:: Study text ::
○ ○ ○ ○ ○ ○ ○

Feel free to add Reported-by.
> 
> Signed-off-by: Zorro Lang <zlang@redhat.com>
> ---
>   common/rc  |  4 ++++
>   common/xfs | 23 +++++++++++++++++++++++
>   2 files changed, 27 insertions(+)
> 
> diff --git a/common/rc b/common/rc
> index 66c7fd4d..fe13f659 100644
> --- a/common/rc
> +++ b/common/rc
> @@ -4048,6 +4048,10 @@ _try_wipe_scratch_devs()
>   	for dev in $SCRATCH_DEV_POOL $SCRATCH_DEV $SCRATCH_LOGDEV $SCRATCH_RTDEV; do
>   		test -b $dev && $WIPEFS_PROG -a $dev
>   	done
> +
> +	if [ "$FSTYP" = "xfs" ];then
> +		try_wipe_scratch_xfs
I think we should add a simple comment for why we add it.

ps:_scratch_mkfs_xfs also can make case pass. We can use it and add 
comment. the  try_wipe_scratch_xfs method and the _scratch_mkfs_xfs 
method are all acceptable for me.
> +	fi
>   }
>   
>   # Only run this on xfs if xfs_scrub is available and has the unicode checker
> diff --git a/common/xfs b/common/xfs
> index 1bce3c18..34516f82 100644
> --- a/common/xfs
> +++ b/common/xfs
> @@ -884,3 +884,26 @@ _xfs_mount_agcount()
>   {
>   	$XFS_INFO_PROG "$1" | grep agcount= | sed -e 's/^.*agcount=\([0-9]*\),.*$/\1/g'
>   }
> +
> +# wipe the superblock of each XFS AGs
> +try_wipe_scratch_xfs()

○ ○ ○ ○ ○ ○ ○

:: Records shown ::
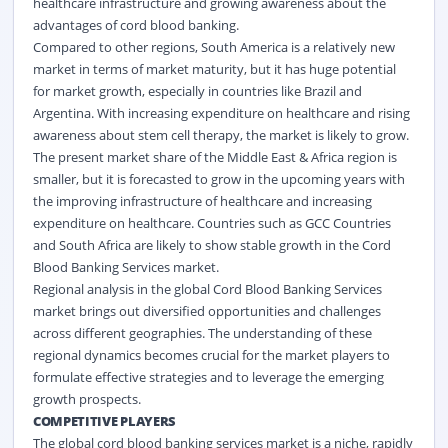
healthcare infrastructure and growing awareness about the
advantages of cord blood banking.
Compared to other regions, South America is a relatively new
market in terms of market maturity, but it has huge potential
for market growth, especially in countries like Brazil and
Argentina. With increasing expenditure on healthcare and rising
awareness about stem cell therapy, the market is likely to grow.
The present market share of the Middle East & Africa region is
smaller, but it is forecasted to grow in the upcoming years with
the improving infrastructure of healthcare and increasing
expenditure on healthcare. Countries such as GCC Countries
and South Africa are likely to show stable growth in the Cord
Blood Banking Services market.
Regional analysis in the global Cord Blood Banking Services
market brings out diversified opportunities and challenges
across different geographies. The understanding of these
regional dynamics becomes crucial for the market players to
formulate effective strategies and to leverage the emerging
growth prospects.
COMPETITIVE PLAYERS
The global cord blood banking services market is a niche, rapidly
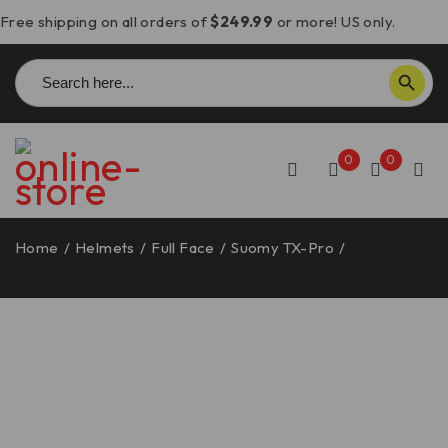
Free shipping on all orders of
$249.99
or more! US only.
Search
SEARCH BUTTON
for:
0
0
Home
/
Helmets
/
Full Face
/
Suomy TX-Pro
/
Suomy TX-
Pro Carbon Helmet – Advance Red
-10%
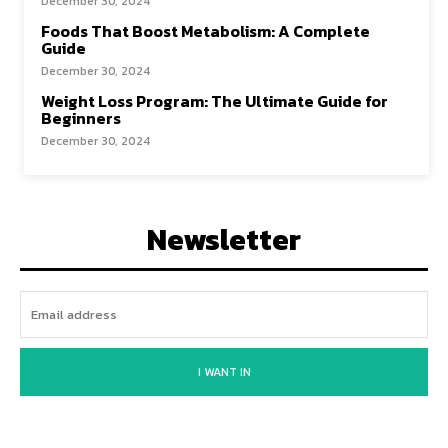
December 30, 2024
Foods That Boost Metabolism: A Complete
Guide
December 30, 2024
Weight Loss Program: The Ultimate Guide for
Beginners
December 30, 2024
Newsletter
I WANT IN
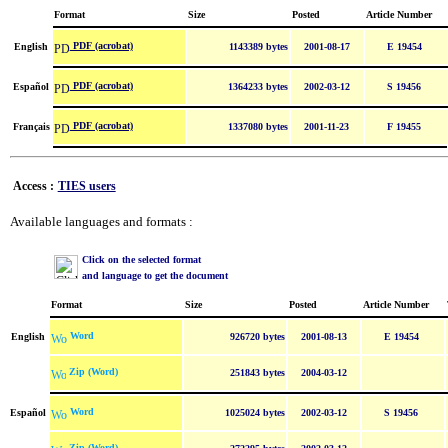
Format
Size
Posted
Article Number
PDF (acrobat)
English
1143389 bytes
2001-08-17
E 19454
PDF (acrobat)
Español
1364233 bytes
2002-03-12
S 19456
PDF (acrobat)
Français
1337080 bytes
2001-11-23
F 19455
Access :
TIES users
Available languages and formats :
Click on the selected format
and language to get the document
Format
Size
Posted
Article Number
Word
English
926720 bytes
2001-08-13
E 19454
Zip (Word)
251843 bytes
2004-03-12
Word
Español
1025024 bytes
2002-03-12
S 19456
Zip (Word)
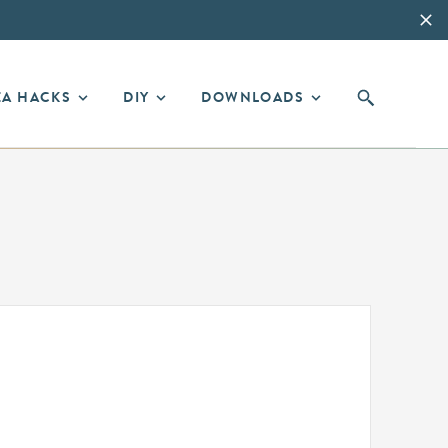
EA HACKS
DIY
DOWNLOADS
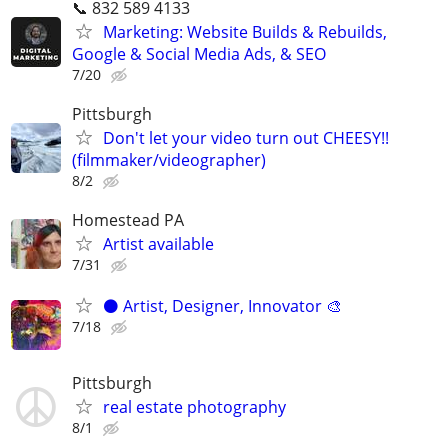
📞 832 589 4133
Marketing: Website Builds & Rebuilds,
Google & Social Media Ads, & SEO
7/20
Pittsburgh
Don't let your video turn out CHEESY!!
(filmmaker/videographer)
8/2
Homestead PA
Artist available
7/31
⚫️ Artist, Designer, Innovator 🎨
7/18
Pittsburgh
real estate photography
8/1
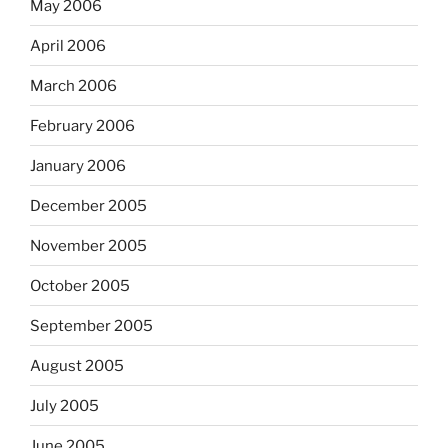
May 2006
April 2006
March 2006
February 2006
January 2006
December 2005
November 2005
October 2005
September 2005
August 2005
July 2005
June 2005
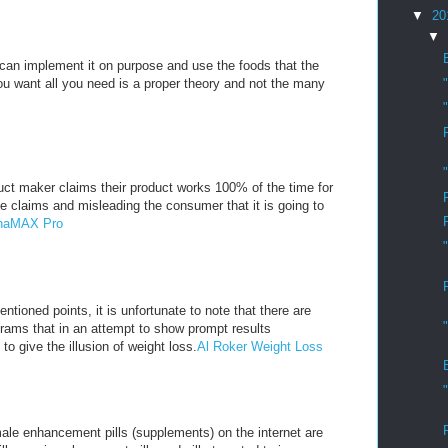
▼
20
▼
u can implement it on purpose and use the foods that the
you want all you need is a proper theory and not the many
ct maker claims their product works 100% of the time for
e claims and misleading the consumer that it is going to
lphaMAX Pro
ntioned points, it is unfortunate to note that there are
rams that in an attempt to show prompt results
 to give the illusion of weight loss.
Al Roker Weight Loss
ale enhancement pills (supplements) on the internet are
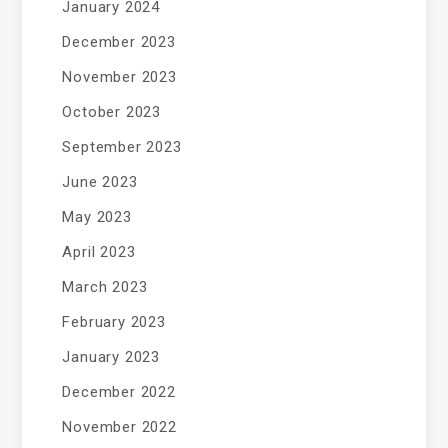
January 2024
December 2023
November 2023
October 2023
September 2023
June 2023
May 2023
April 2023
March 2023
February 2023
January 2023
December 2022
November 2022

○ ○ ○ ○ ○ ○ ○

:: Required work ::
1. Copy the full patch review text word for word.
2. Repeat the lines of the records from the line with "January 2024" up to and including the last line of the records, with no changes.

:: Answer set ::
1.
Feel free to add Reported-by.
> 
> Signed-off-by: Zorro Lang <zlang@redhat.com>
> ---
>   common/rc  |  4 ++++
>   common/xfs | 23 +++++++++++++++++++++++
>   2 files changed, 27 insertions(+)
> 
> diff --git a/common/rc b/common/rc
> index 66c7fd4d..fe13f659 100644
> --- a/common/rc
> +++ b/common/rc
> @@ -4048,6 +4048,10 @@ _try_wipe_scratch_devs()
>   	for dev in $SCRATCH_DEV_POOL $SCRATCH_DEV $SCRATCH_LOGDEV $SCRATCH_RTDEV; do
>   		test -b $dev && $WIPEFS_PROG -a $dev
>   	done
> +
> +	if [ "$FSTYP" = "xfs" ];then
> +		try_wipe_scratch_xfs
I think we should add a simple comment for why we add it.

ps:_scratch_mkfs_xfs also can make case pass. We can use it and add 
comment. the  try_wipe_scratch_xfs method and the _scratch_mkfs_xfs 
method are all acceptable for me.
> +	fi
>   }
>   
>   # Only run this on xfs if xfs_scrub is available and has the unicode checker
> diff --git a/common/xfs b/common/xfs
> index 1bce3c18..34516f82 100644
> --- a/common/xfs
> +++ b/common/xfs
> @@ -884,3 +884,26 @@ _xfs_mount_agcount()
>   {
>   	$XFS_INFO_PROG "$1" | grep agcount= | sed -e 's/^.*agcount=\([0-9]*\),.*$/\1/g'
>   }
> +
> +# wipe the superblock of each XFS AGs
> +try_wipe_scratch_xfs()

2.
January 2024
December 2023
November 2023
October 2023
September 2023
June 2023
May 2023
April 2023
March 2023
February 2023
January 2023
December 2022
November 2022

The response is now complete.